Like saloon cars of the 1960s, SUVs seem to currently be the defining car type. A trend which has fast replaced the MPV as a family carry-all, the SUV’s popularity shows no sign of abating. The latest niche-within-a-niche is the performance SUV, a kind of high-riding GTI. And yes, it’s true that the Karoq is more on the mild side, but that doesn’t translate as dull.
In fact, with its £975 optional Velvet Red paint, Skoda’s smallest SUV (that title will soon go to the SEAT Arona-based Kamiq) really does stand out, and red is of course a traditional GTI-type colour. While there are only so many ways to skin an SUV, Skoda has done a good job of making the Karoq distinctive when it isn’t wearing red warpaint. Sharply creased with squared-off wheel arches and that now recognisable multi-light Skoda face, the Karoq looks smart. Our Karoq also features chrome window trim which lends it a premium look. Other drivers must think so, too, as since I took over custodianship a couple of weeks ago, I’ve seen a handful of others about. If there is a criticism of the Karoq’s appearance, it’s that it perhaps resembles its larger Kodiaq sibling a little too closely. It’s quite easy to get the two confused.

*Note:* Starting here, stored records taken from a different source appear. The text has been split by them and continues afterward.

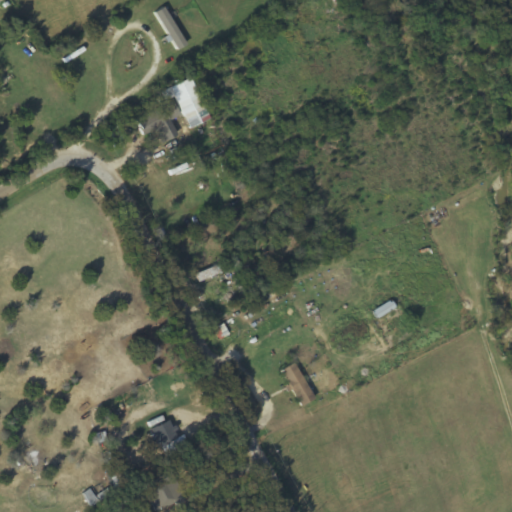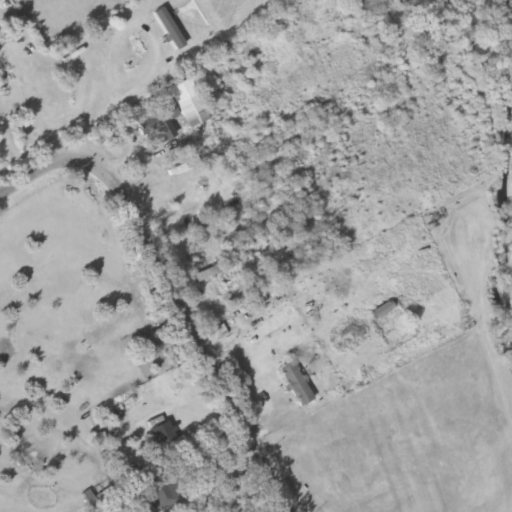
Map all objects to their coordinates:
building: (76, 52)
building: (192, 111)
building: (384, 244)
building: (216, 270)
road: (173, 284)
building: (382, 310)
building: (446, 333)
building: (295, 385)
building: (162, 434)
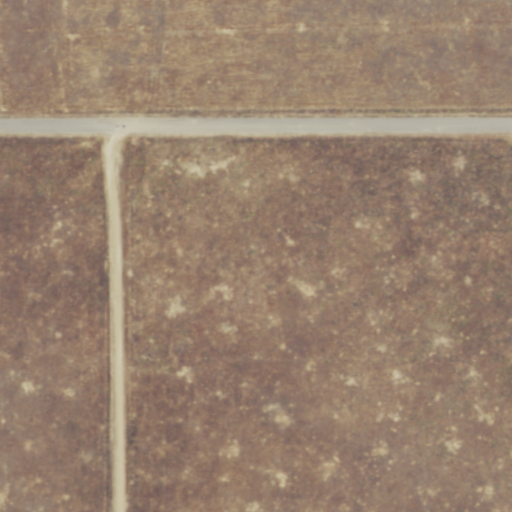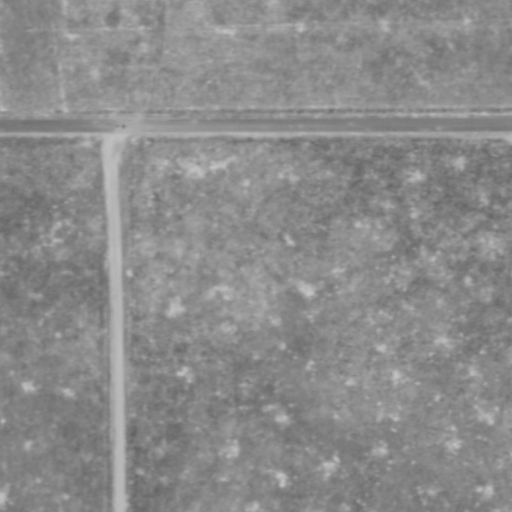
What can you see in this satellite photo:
road: (255, 127)
road: (112, 320)
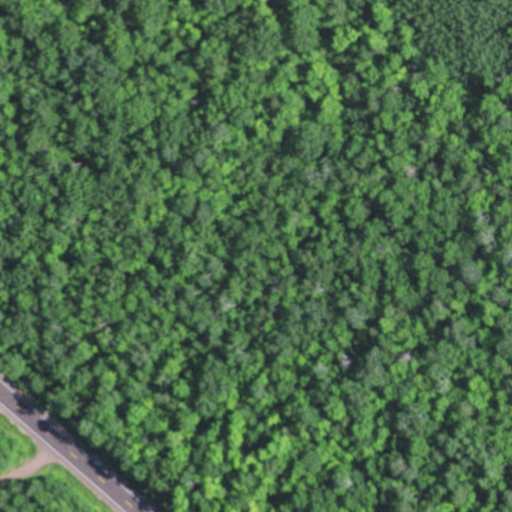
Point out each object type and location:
road: (69, 449)
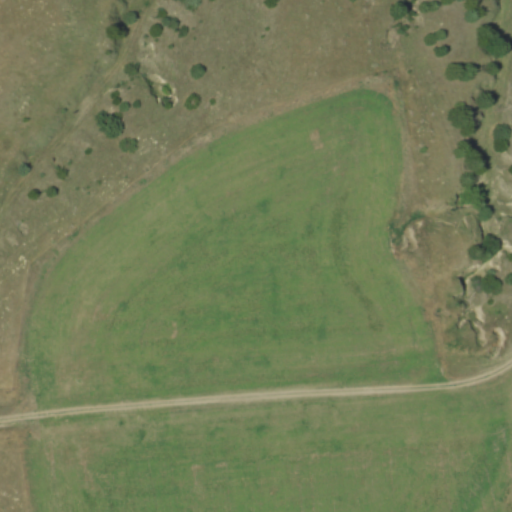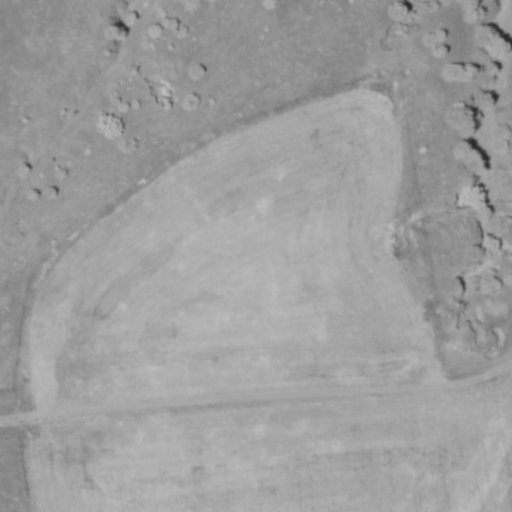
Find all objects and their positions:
road: (258, 402)
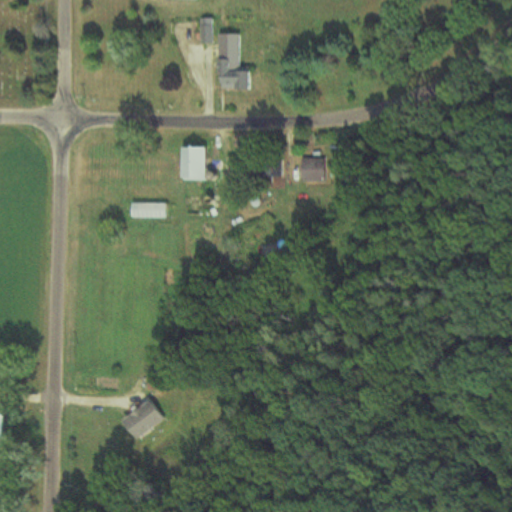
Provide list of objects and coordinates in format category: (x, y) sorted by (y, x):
park: (28, 54)
road: (62, 62)
road: (297, 124)
road: (30, 125)
road: (53, 318)
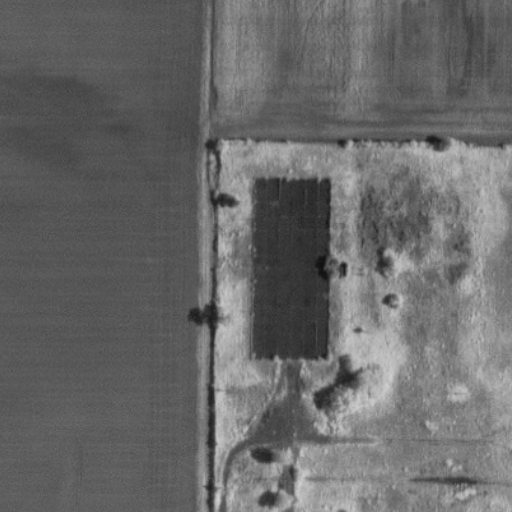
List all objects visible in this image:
road: (256, 443)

Otherwise, the Karoq creates good first impressions. Even without the £3,340 of options fitted to ‘our’ car, the Karoq has lots of toys as standard. Particularly impressive is the eight-inch Amundsen colour infotainment screen which is superbly clear, and as with most Volkswagen Group systems, is easy to navigate and use. Unlike some other set-ups, the voice control system works well, too. The £75 optional traffic sign recognition has enjoyed a slightly colder reception, as it thinks some major trunk roads have a 60mph speed limit, not 70mph as displayed on my iPhone’s navigation app. Still, at least there should be no speeding tickets!

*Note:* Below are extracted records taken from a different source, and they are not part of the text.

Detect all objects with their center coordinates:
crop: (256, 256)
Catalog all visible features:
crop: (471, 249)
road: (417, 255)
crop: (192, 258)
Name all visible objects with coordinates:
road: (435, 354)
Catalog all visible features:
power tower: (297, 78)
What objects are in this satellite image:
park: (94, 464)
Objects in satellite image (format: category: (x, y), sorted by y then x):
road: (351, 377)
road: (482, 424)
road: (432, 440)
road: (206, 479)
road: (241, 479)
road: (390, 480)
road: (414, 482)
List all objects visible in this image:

And that’s a good thing, as the Karoq has been pressed into many-miles service since it arrived on my driveway. It came just as I had a few longer journeys to do, and like many other of its facets, there’s no doubting its mile-munching ability. Even though the 1.6 TDI is the smaller of the two diesel engines available, as previous owner Jo found out, the Karoq doesn’t feel short of power. At a cruise, it’s quiet and comfortable, the DSG gearbox and adaptive cruise control making a very happy marriage. In fact, the Karoq is so cosseting, at the end of two recent three-hour-plus trips, I felt almost as fresh as when I started them. My first impression of the Karoq is of an SUV which offers no fuss and no drama, just a welcome get-on-and-do-it attitude. We’re going to get along just fine.
Date arrived 12th November 2018
Fuel economy 58.9mpg (combined) 48.9mpg (on test)
The 521-litre boot really is vast, and can accommodate all sorts of paraphernalia. The split-folding rear seats are also handy for long loads.
The stop-start system and automatic transmission combination results in a little lag between re-starting the engine and moving off.